--- DATA UNDER STUDY Enclosed Below ---

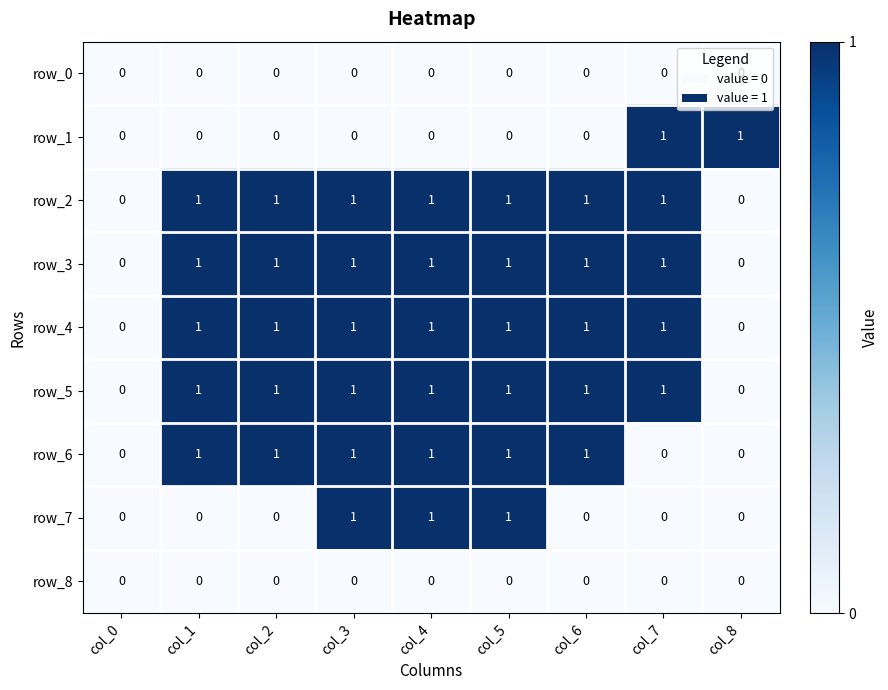

What is the total value across all series at col_3?

6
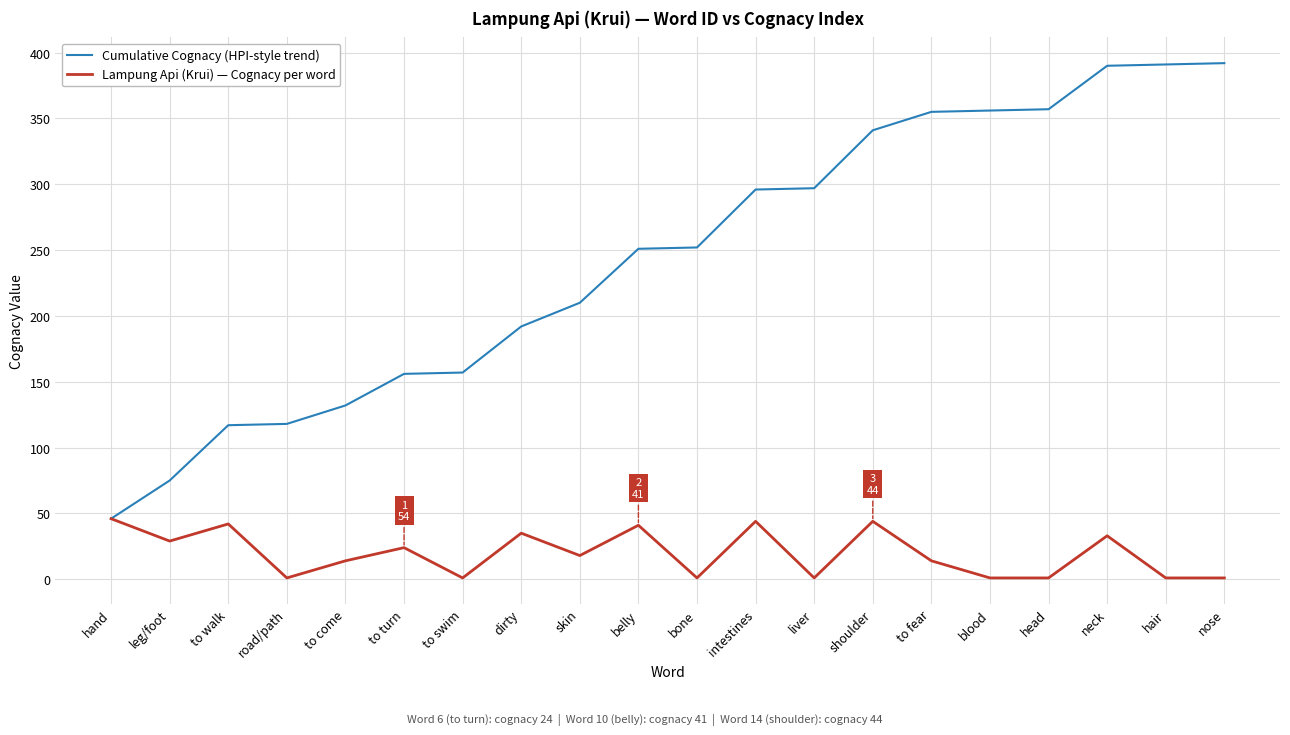

Where is Cumulative Cognacy (HPI-style trend) nearest to the value 219?

skin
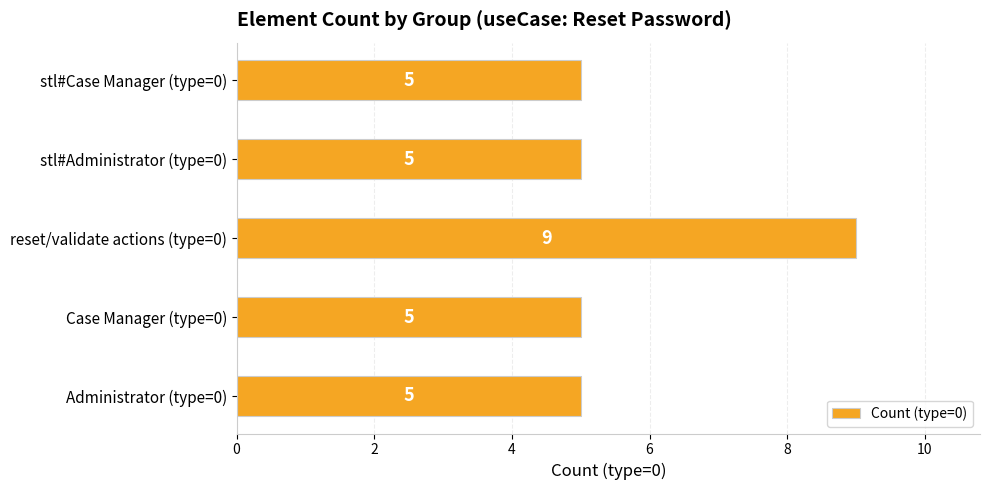

Reading bottom to top, what are all the values shown in this chart?

5	5	9	5	5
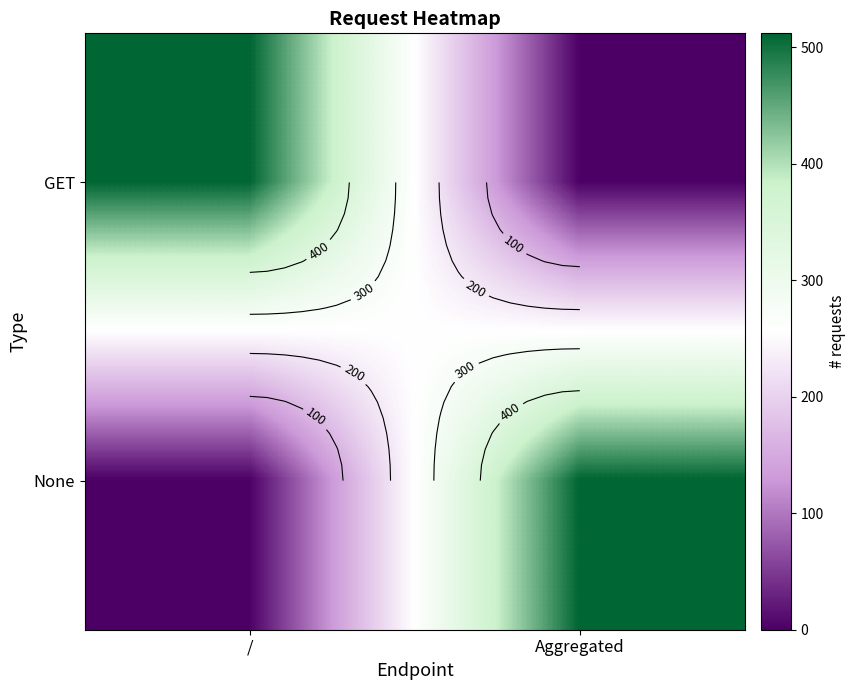

How many values in the None series are below 512?

1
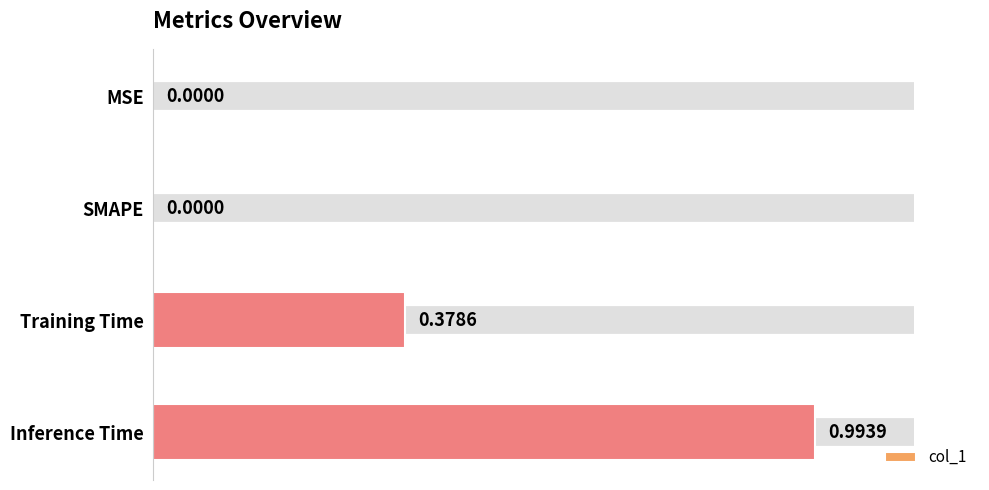

Which category has the highest value across all series?

Inference Time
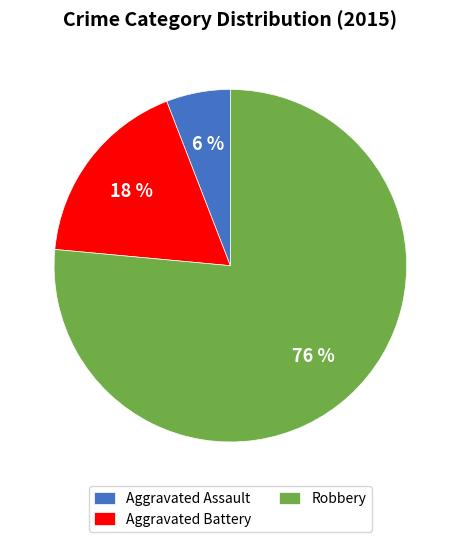

Is the sum of Aggravated Battery and Robbery greater than half?

Yes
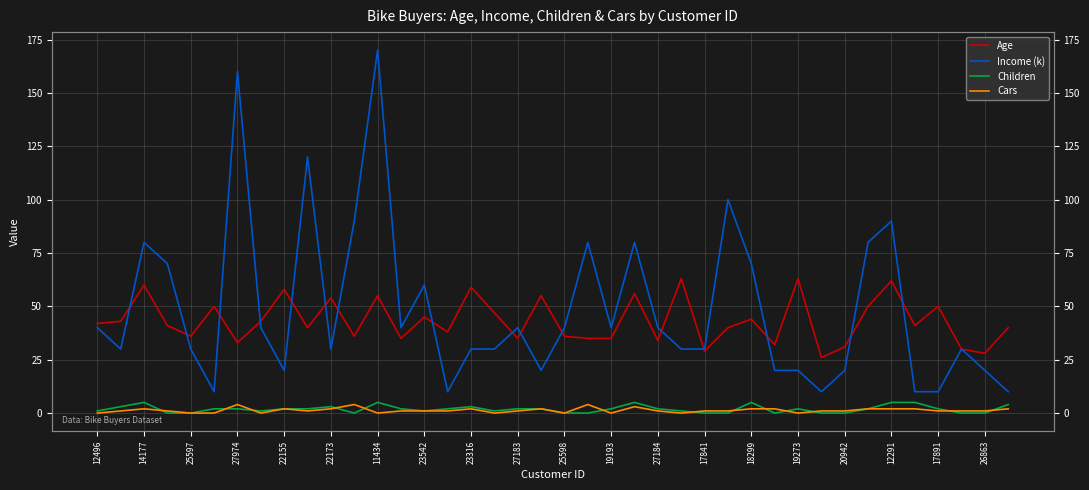

Count the number of categories in the chart.

40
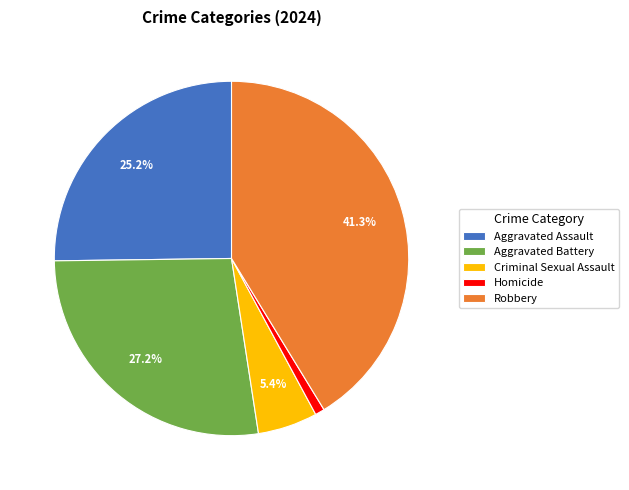

Which slice is the smallest?

Homicide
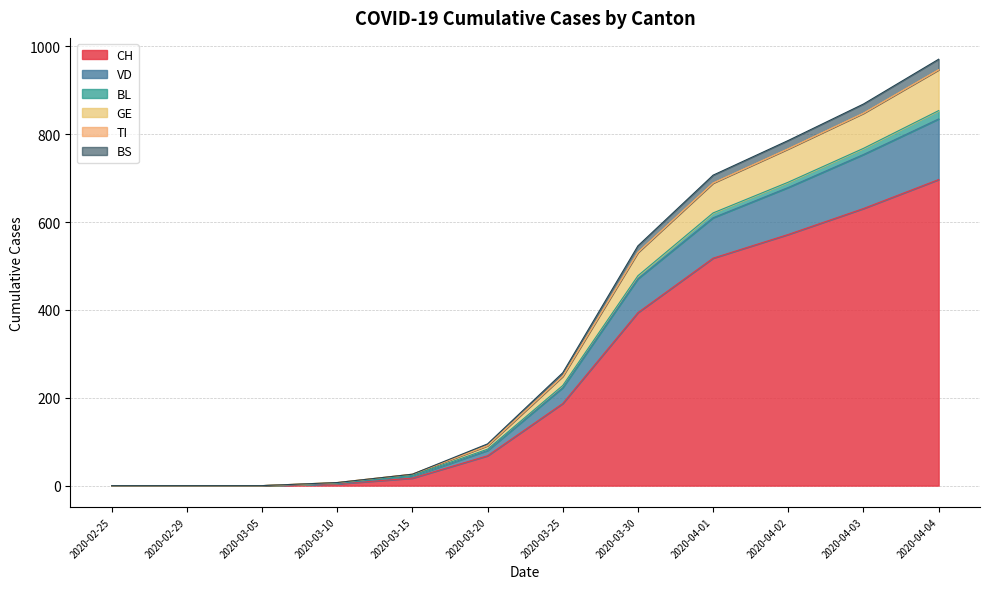

Which category has the highest value in the CH series?

2020-04-04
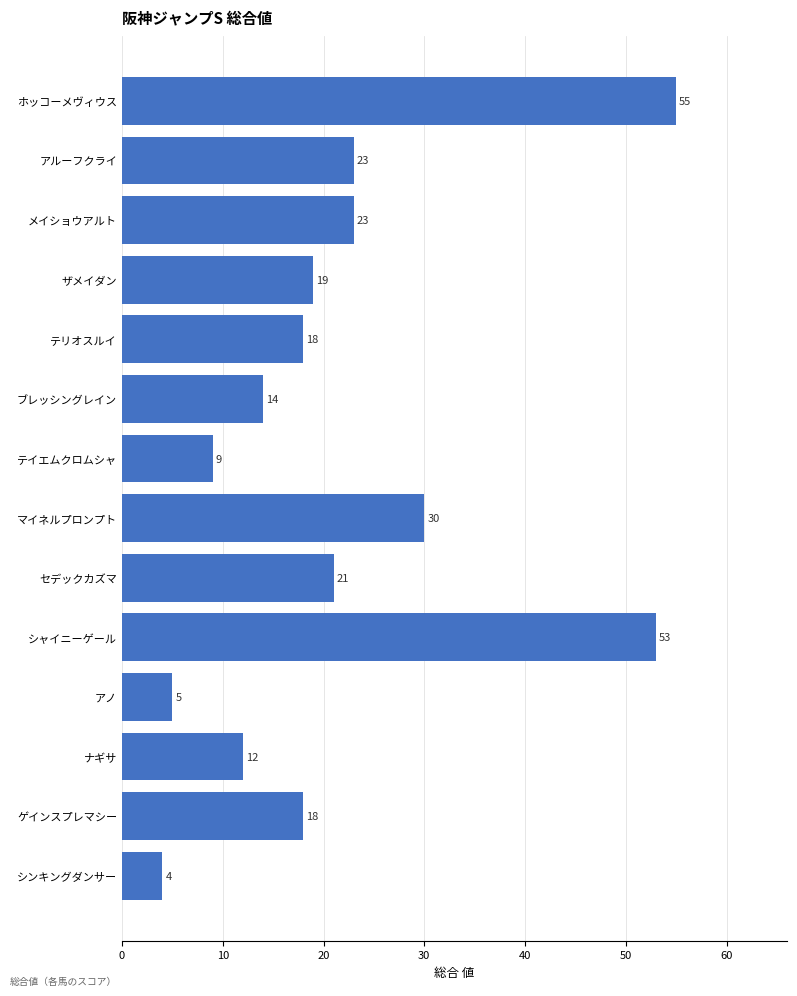

How many data points does each series have?

14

--- End of Enclosed DATA UNDER STUDY ---

:: EXERCISE GOAL ::
Convert all of the data above into a numbered list with one line per item. Omit the blank lines and the picture markers.

:: PROBLEM SOLUTION ::
1. What is the total value across all series at col_3?
2. 6
3. Where is Cumulative Cognacy (HPI-style trend) nearest to the value 219?
4. skin
5. Reading bottom to top, what are all the values shown in this chart?
6. 5	5	9	5	5
7. How many values in the None series are below 512?
8. 1
9. Which category has the highest value across all series?
10. Inference Time
11. Is the sum of Aggravated Battery and Robbery greater than half?
12. Yes
13. Count the number of categories in the chart.
14. 40
15. Which slice is the smallest?
16. Homicide
17. Which category has the highest value in the CH series?
18. 2020-04-04
19. How many data points does each series have?
20. 14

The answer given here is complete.